Aligning Goals and Objectives. Leverage the planning cycle as an opportunity to meet with leadership in your store, division or company to understand what overall objectives are moving into the new year. Treat these meetings as information gathering, asking in-depth questions and seeking to understand how your healthy living programs fit into the overall goals. Consider if there are new company objectives (i.e. your retailer is starting to offer online grocery shopping and delivery) that might create opportunities for you or your RD team. Are there departments that are lagging and are looking for ways to bring new life to their categories? Do marketing or advertising have new programs that you might tie to? Are there new pharmacy initiatives that are a logical fit for partnership? 

Staff Structures.  As retail dietetics continues to evolve, it's also essential to look at resources dedicated to health and wellness initiatives as well as salaries and titles of those supporting these programs. Consider if the current structure of RDs within your company is ideally suited to the environment and your approach to meeting shoppers' health and wellness needs or if there are changes that would improve program execution.  Meet with your human resources department to ensure RDs are compensated and titled equivalently to other positions in the company with similar levels of responsibility.

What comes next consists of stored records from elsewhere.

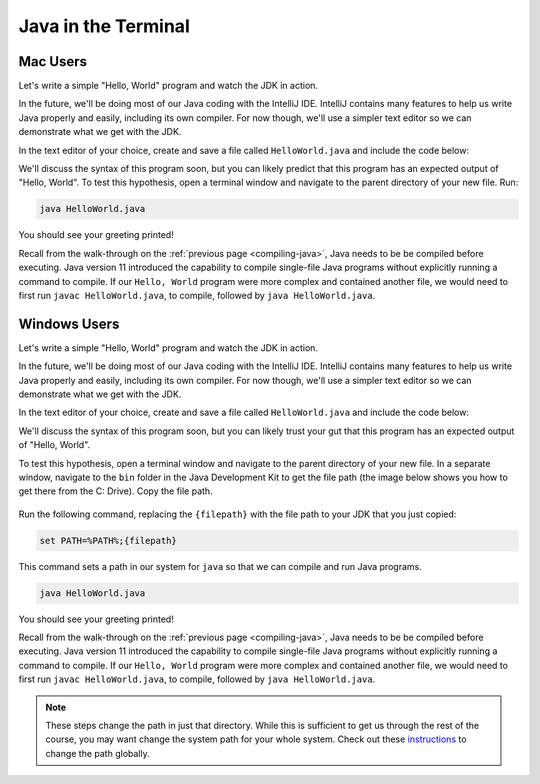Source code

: .. _terminal-java:

Java in the Terminal
====================

Mac Users
---------

Let's write a simple "Hello, World" program and watch the JDK in action. 

In the future, we'll be doing most of our Java coding with the IntelliJ IDE. 
IntelliJ contains many features to help us write Java properly and easily, 
including its own compiler. For now though, we'll use a simpler text editor 
so we can demonstrate what we get with the JDK.

In the text editor of your choice, create and save a file called 
``HelloWorld.java`` and include the code below:

.. sourcecode:: java
   :linenos:

   public class HelloWorld {

      public static void main(String[] args) {

         System.out.println("Hello, World");
      }

   }

We'll discuss the syntax of this program soon, but you can likely predict
that this program has an expected output of "Hello, World". To test this hypothesis,
open a terminal window and navigate to the parent directory of your new file. Run:

.. sourcecode:: bash

   java HelloWorld.java

You should see your greeting printed! 

Recall from the walk-through on the :ref:`previous page <compiling-java>`, Java needs to be be compiled before executing. Java version 11 introduced 
the capability to compile single-file Java programs without explicitly running a command to compile. If our 
``Hello, World`` program were more complex and contained another file, we would need to first run 
``javac HelloWorld.java``, to compile, followed by ``java HelloWorld.java``.

Windows Users
-------------

Let's write a simple "Hello, World" program and watch the JDK in action. 

In the future, we'll be doing most of our Java coding with the IntelliJ IDE. 
IntelliJ contains many features to help us write Java properly and easily, 
including its own compiler. For now though, we'll use a simpler text editor 
so we can demonstrate what we get with the JDK.

In the text editor of your choice, create and save a file called 
``HelloWorld.java`` and include the code below:

.. sourcecode:: java
   :linenos:

   public class HelloWorld {

      public static void main(String[] args) {

         System.out.println("Hello, World");
      }

   }

We'll discuss the syntax of this program soon, but you can likely trust your gut
that this program has an expected output of "Hello, World". 

To test this hypothesis, open a terminal window and navigate to the parent directory of your new file.
In a separate window, navigate to the ``bin`` folder in the Java Development Kit to get the file path (the image below shows you how to get there from the C: Drive). Copy the file path.

.. figure:: figures/windowsjavafilepath.png
   :alt: Image showing that the JDK can be found inside the Program Files directory in the C: Drive.

Run the following command, replacing the ``{filepath}`` with the file path to your JDK that you just copied:

.. sourcecode:: bash

   set PATH=%PATH%;{filepath}

This command sets a path in our system for ``java`` so that we can compile and run Java programs.

.. sourcecode:: bash

   java HelloWorld.java

You should see your greeting printed! 

Recall from the walk-through on the :ref:`previous page <compiling-java>`, Java needs to be be compiled before executing. Java version 11 introduced 
the capability to compile single-file Java programs without explicitly running a command to compile. If our 
``Hello, World`` program were more complex and contained another file, we would need to first run 
``javac HelloWorld.java``, to compile, followed by ``java HelloWorld.java``.

.. admonition:: Note

   These steps change the path in just that directory.
   While this is sufficient to get us through the rest of the course, you may want change the system path for your whole system.
   Check out these `instructions <https://www.java.com/en/download/help/path.xml>`_ to change the path globally.

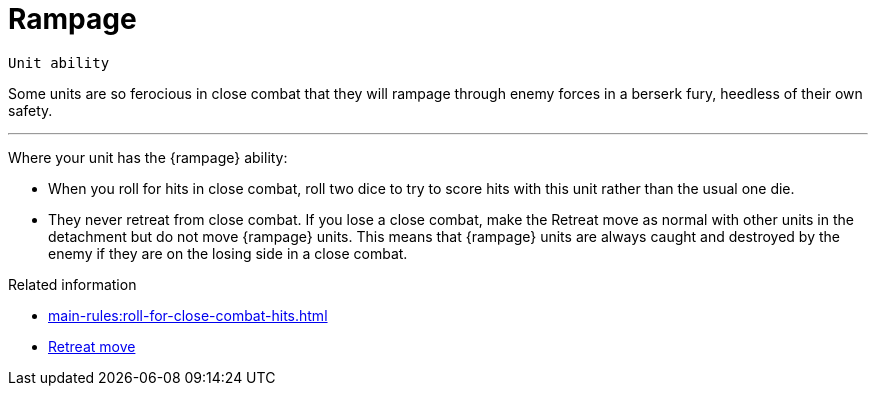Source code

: = Rampage

`Unit ability`

Some units are so ferocious in close combat that they will rampage through enemy forces in a berserk fury, heedless of their own safety. 

---

Where your unit has the {rampage} ability:

* When you roll for hits in close combat, roll two dice to try to score hits with this unit rather than the usual one die.
* They never retreat from close combat.
If you lose a close combat, make the Retreat move as normal with other units in the detachment but do not move {rampage} units.
This means that {rampage} units are always caught and destroyed by the enemy if they are on the losing side in a close combat.

.Related information
* xref:main-rules:roll-for-close-combat-hits.adoc[]
* xref:main-rules:broken-detachments.adoc#retreat-move.adoc[Retreat move]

Be Budget Savvy.  Whether or not you have budget control of healthy living programs, it’s essential to summarize and evaluate where dollars were spent in 2015 and the ROI accompanying this spend. This logically leads into the process of budget planning for 2016.  If you have new programs or services being offered in the new year, it’s essential to fully flesh out the budgetary needs of these offerings. Consider if there are programs that were wildly successful in 2015 that could be even more impactful for company profits if additional funding was allocated to them.  

The end of the year is an ideal time to take stock of the previous year, learn from it, and strategize for the next fiscal cycle. It can also create renewed energy and motivation for team members and colleagues for the work ahead.